Entries taken from a collection
>>>

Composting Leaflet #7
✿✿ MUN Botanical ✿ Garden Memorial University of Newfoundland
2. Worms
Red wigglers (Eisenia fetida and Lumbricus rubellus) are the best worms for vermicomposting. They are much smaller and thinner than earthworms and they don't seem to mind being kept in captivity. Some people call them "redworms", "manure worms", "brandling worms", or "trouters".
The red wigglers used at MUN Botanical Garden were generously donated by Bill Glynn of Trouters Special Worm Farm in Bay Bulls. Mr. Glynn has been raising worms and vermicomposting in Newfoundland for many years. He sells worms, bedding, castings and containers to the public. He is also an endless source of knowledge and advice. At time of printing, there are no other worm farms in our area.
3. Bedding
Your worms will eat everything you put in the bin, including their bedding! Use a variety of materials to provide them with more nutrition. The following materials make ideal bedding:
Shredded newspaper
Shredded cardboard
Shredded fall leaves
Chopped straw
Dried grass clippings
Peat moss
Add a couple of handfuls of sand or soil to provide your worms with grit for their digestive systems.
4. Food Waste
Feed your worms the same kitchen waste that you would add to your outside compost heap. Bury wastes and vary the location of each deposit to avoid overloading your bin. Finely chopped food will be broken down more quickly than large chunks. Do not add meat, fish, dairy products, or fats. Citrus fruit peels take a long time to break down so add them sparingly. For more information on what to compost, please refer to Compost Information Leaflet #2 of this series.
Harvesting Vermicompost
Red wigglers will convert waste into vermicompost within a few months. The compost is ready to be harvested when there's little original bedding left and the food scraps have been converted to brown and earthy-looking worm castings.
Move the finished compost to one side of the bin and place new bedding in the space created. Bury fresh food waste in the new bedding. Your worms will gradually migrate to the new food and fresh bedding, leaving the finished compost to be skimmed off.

<<<

_ACTIVITY_.
Look through the preceding entries for the word "their". Report how many lines hold it, and only that number.

_TASK ANSWER_.
2